##### Texte à lire

Choc cuisant de lucidité en ce mois de juin finissant : derrière une fermeture d'usine, quoi d'autre que des drames humains ? C'est déjà  pas mal, me direz-vous, et vous aurez raison. Et que penser de la disparition des savoir-faire locaux ? A arrêter, d'urgence.

Petit cours d'économie sans idéologie : le système économique actuel nous impose des délocalisations et des fermetures d'usines. Certes, on m'objectera avec raison que d'autres usines ouvrent, que d'autres activités se créent. Ce n'est pas faux, mais elles ne génèrent pas autant d'emplois et la question n'est pas de savoir si on a enfin réussi à relocaliser une usine qui était auparavant en Chine. Halte au racisme économique ambiant : on est tous dans le même bâteau et nous sommes tous victimes (je n'aime pas beaucoup ce mot, mais il est parfois nécessaire) du système capitalistique qui joue au jeu de l'oie avec nos vies. Une usine n'est plus rentable ? Eh bien on ferme, en ayant souvent bénéficié au départ de l'aide des collectivités publiques –donc des citoyens avec leurs impôts- qui n'ont rien trouvé de mieux que rentrer dans ce jeu aussi macabre qu'illusoire. Pas de problème : ce n'est qu'une question de main-d'œuvre à recaser : les plans sociaux et l'ANPE s'en chargeront, nous on se casse.

Politique de la terre brûlée au sens premier car on sait désormais que ce système n'est pas viable écologiquement. La mondialisation repose
sur d'énormes flux de transports qui polluent. Avec bonheur, le partenariat entre l'ADEME et Casino, vient d'accoucher d'un étiquetage carbone qui intègre enfin le coût environnemental. On chemine vers le juste prix de nos produits de consommation, un juste prix qui inclut
ce que le système économique dominant –en apparence non-idéologique et apolitique- cachait avec raison.

##########
##### Données extraites

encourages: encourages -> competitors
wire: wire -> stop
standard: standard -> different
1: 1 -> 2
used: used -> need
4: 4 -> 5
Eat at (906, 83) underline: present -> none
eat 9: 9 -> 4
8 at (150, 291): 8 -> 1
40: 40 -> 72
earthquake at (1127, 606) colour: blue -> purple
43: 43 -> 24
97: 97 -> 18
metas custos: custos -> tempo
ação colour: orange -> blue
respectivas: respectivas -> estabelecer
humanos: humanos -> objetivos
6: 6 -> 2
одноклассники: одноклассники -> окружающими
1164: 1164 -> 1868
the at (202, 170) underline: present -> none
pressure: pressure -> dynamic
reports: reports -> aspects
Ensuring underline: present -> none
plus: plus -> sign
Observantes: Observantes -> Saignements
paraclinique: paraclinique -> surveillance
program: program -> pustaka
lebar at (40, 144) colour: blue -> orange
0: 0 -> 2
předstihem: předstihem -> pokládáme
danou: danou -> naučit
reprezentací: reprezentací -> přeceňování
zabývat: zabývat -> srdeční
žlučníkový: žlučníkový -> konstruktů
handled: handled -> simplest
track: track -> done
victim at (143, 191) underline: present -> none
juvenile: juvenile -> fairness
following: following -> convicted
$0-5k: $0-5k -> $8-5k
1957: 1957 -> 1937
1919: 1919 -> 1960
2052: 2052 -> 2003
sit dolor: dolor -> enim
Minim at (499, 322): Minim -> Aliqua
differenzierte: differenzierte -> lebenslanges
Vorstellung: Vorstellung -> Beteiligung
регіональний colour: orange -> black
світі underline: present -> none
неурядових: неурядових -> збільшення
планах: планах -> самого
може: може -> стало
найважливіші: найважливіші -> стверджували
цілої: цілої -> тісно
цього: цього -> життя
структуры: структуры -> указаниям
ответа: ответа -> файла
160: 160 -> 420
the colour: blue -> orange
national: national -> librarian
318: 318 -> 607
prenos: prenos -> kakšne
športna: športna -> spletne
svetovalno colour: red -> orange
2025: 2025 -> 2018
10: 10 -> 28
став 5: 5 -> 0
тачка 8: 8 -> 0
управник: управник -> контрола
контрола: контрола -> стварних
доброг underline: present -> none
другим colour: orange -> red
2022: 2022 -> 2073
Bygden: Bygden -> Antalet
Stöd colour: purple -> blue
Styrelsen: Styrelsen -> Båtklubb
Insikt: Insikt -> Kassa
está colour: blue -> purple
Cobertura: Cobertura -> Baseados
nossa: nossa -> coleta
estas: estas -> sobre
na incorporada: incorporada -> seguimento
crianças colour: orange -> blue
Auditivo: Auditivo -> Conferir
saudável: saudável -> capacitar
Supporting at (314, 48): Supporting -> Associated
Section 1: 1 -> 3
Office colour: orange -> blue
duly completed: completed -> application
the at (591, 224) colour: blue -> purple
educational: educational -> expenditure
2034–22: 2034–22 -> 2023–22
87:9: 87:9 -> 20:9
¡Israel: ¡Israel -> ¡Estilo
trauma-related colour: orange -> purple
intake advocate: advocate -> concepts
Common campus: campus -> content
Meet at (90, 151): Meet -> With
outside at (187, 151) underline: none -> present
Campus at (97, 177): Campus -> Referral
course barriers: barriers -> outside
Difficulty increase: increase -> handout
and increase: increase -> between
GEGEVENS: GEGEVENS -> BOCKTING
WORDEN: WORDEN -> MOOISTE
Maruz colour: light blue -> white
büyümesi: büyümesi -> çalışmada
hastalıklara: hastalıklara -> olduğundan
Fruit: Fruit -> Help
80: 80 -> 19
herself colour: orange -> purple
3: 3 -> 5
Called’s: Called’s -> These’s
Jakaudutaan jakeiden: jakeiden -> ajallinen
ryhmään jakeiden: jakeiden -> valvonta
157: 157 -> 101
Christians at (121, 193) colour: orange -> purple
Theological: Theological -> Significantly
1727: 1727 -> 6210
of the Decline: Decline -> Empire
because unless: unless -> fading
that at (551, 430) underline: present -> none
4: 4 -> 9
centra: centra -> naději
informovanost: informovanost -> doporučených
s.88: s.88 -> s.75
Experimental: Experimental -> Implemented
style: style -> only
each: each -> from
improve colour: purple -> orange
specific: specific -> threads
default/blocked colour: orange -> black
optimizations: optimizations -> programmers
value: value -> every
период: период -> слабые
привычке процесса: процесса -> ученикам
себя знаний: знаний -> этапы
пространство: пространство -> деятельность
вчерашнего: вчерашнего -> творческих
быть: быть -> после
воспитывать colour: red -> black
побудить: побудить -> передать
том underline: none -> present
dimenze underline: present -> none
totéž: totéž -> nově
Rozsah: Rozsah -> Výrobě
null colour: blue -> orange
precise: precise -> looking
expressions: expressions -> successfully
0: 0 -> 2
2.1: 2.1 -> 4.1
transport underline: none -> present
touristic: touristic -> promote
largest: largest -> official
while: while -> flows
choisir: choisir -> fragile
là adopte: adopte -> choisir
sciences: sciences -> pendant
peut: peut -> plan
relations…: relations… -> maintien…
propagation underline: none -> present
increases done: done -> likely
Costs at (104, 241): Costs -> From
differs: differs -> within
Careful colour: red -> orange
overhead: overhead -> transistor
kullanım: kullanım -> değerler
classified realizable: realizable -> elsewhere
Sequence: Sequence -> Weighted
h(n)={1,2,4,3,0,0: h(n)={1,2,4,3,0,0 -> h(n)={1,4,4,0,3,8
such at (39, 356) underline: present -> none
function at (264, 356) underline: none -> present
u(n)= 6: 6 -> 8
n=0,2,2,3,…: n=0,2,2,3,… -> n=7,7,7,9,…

##########

» **Vos tâches**
[1] Traduisez en anglais la phrase suivante du texte sur les fermetures d'usines : « La mondialisation repose sur d'énormes flux de transports qui polluent. »
[2] D'après le texte sur les fermetures d'usines, les affirmations suivantes sont-elles exactes ? Répondez par oui ou par non et citez les mots du texte qui permettent de trancher.
(a) Les nouvelles usines créent autant d'emplois que celles qui ferment.
(b) Le partenariat entre l'ADEME et Casino a produit un étiquetage carbone.
(c) L'auteur aime beaucoup le mot « victimes ».
[3] Prolongez le texte sur les fermetures d'usines et la mondialisation à partir de sa dernière phrase.
Ces données n'ont aucun rapport avec le texte.

» **Problèmes résolus**
[1] Globalization relies on enormous transport flows that pollute.

[2]
(a) Non : « elles ne génèrent pas autant d'emplois ».
(b) Oui : « le partenariat entre l'ADEME et Casino, vient d'accoucher d'un étiquetage carbone ».
(c) Non : « je n'aime pas beaucoup ce mot ».

[3]
On parle aussi davantage, depuis quelques années, du coût humain de ces fermetures d'usine. Grâce à des films et à des témoignages dont on ne mesure pas assez la richesse : quand les gens ne se balancent pas de désespoir sans laisser de lettre explicite, on dit souvent que les motifs d'un suicide sont complexes, que la perte d'un emploi ne peut pas tout expliquer. Certes, mais c'est bien commode. La victime n'est plus là pour témoigner. Et que dire de la grande masse des travailleurs qui se reclassent en silence, dans l'urgence de trouver un nouveau job car il y a une famille à nourrir, une carrière à poursuivre, un équilibre à maintenir quoi qu'il arrive ? Cette majorité, on ne l'entend pas car pas le temps, plus envie, on ne sait pas où ils sont passés une fois que tout le monde est dispersé. Bien commode aussi et pas facile le travail des documentaristes pour remettre de l'ordre et de la continuité lorsqu'est intervenu le chaos.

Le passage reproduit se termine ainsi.